JS: Most of them were willing to tell you that, too. [Laughs]

TI: Right. And it wasn't like you were coming through the back door, they were recruiting you, you were a star. I mean, the fact that the president would have your wife come to the Oval Office and, as you say, put the arm on her and essentially convince her that you had to do this, the undersecretary job, it says a lot to me. You're a very modest person, but I just wanted to establish that to be in the position you are, and for them to want you so much, says a lot in terms of what you were doing, what you were capable of. I mean, did you get that, did you understand all that?

JS: Well, you have to remember, I had in... well, let's see, how many years would that be, I don't know. But I had been through two of the biggest wars that Ronald Reagan went through as a politician.

TI: So welfare?

JS: Welfare reform in California and social security, saving social security. And today, people look at it and they say, "Oh, they want to cut social security, it's running out of money." Well, it ran out in November of 1982, and it took a lot of courage on the part of the president and a lot of leadership, and the very excellent help of Alan Greenspan and a number of other people that were on that commission, National Commission on Social Security Reform, to fix the system in 1983, knowing full well that in about forty years, we'd have to do something again. I mean, that system's a simple system, it works just like your checkbook. You got money coming in, you got money going out. Now, when you got more money going out than you got coming in...

TI: Right. Okay, so you had...

JS: So what I'm saying is I'd been through those two battles, and the president knew it, and his key lieutenants, Ed Meese was there in Sacramento, Mike Deaver was there in Sacramento, Jim Baker had been through the social security fight. And so I guess they said, well, so what if he's only forty years old?

TI: I mean, were there other Assistants to the President?

JS: Oh, sure.

TI: As young as you, though?

JS: Oh, no.

TI: Okay, that's what I thought.

JS: I don't think so. No, there weren't any that were as young as I was.

TI: And again, for the benefit of the viewer right now, explain the rank of Assistant to President. I mean, to some people, "Oh, he's just an assistant." No, the Assistant to the President is an incredibly high level position. I mean, if you were try to compare it to like a rank in the military, what would something like Assistant to the President be?
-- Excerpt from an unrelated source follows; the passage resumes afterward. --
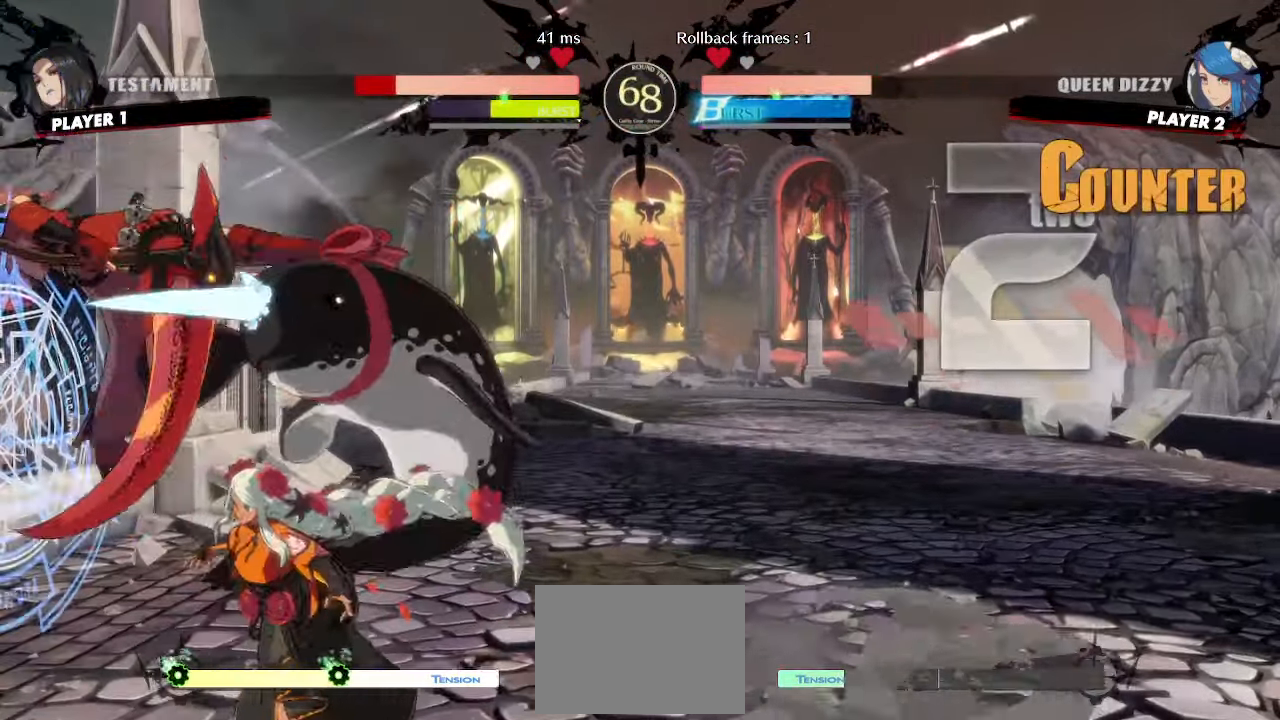
{"buttons": ["DPAD_LEFT"]}
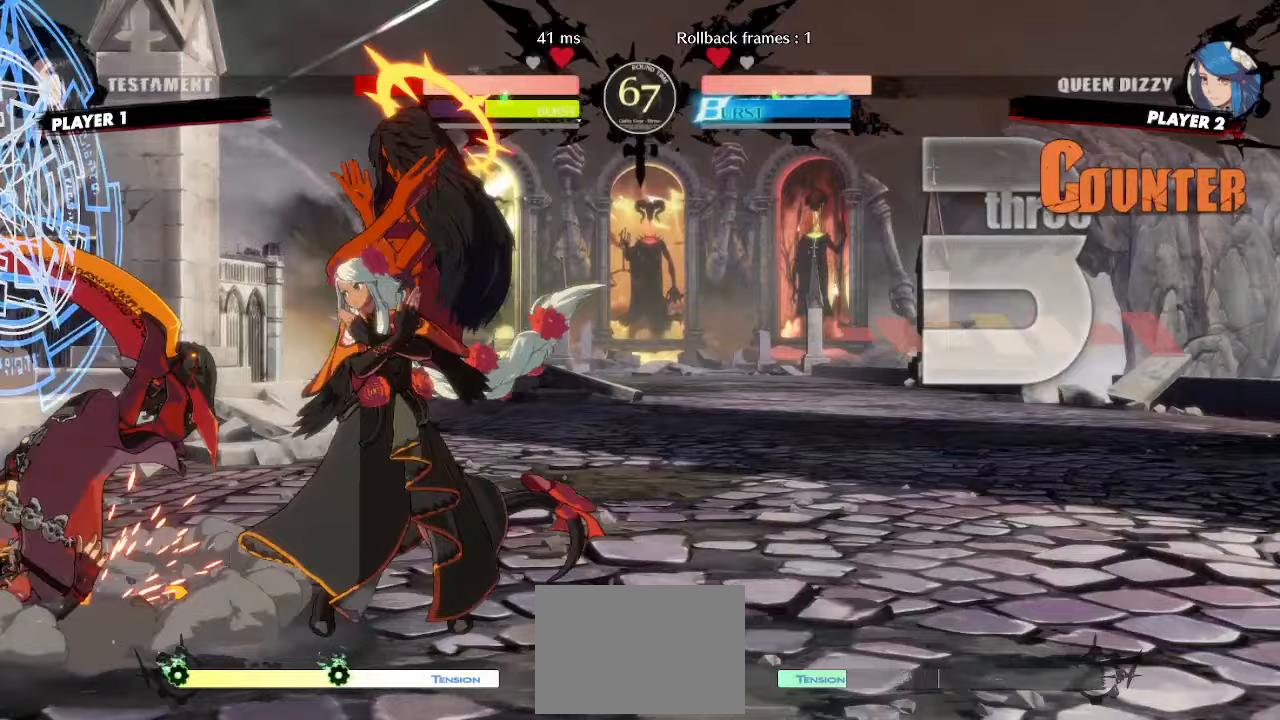
{"buttons": ["DPAD_LEFT", "S"], "events": [[500, "S", "down"]]}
JS: They don't have any ranks that high.

TI: So, I mean, higher than like a general, like a two star, three star general type of thing?

JS: An Assistant Secretary in a department is the equivalent to a four star general.

TI: Yeah, so people, I think, most people don't understand this in terms of, when I say, "Oh, you were only forty years old, I mean, that seems so unusual. And people don't understand, you have direct access to the president.

JS: It depends on the White House, it depends on who's running the show. And even with the president, the Chief of Staff is an Assistant to the President; the Press Secretary is an Assistant to the President; the National Security Advisor is an Assistant to the President. It's a rank as opposed to a description.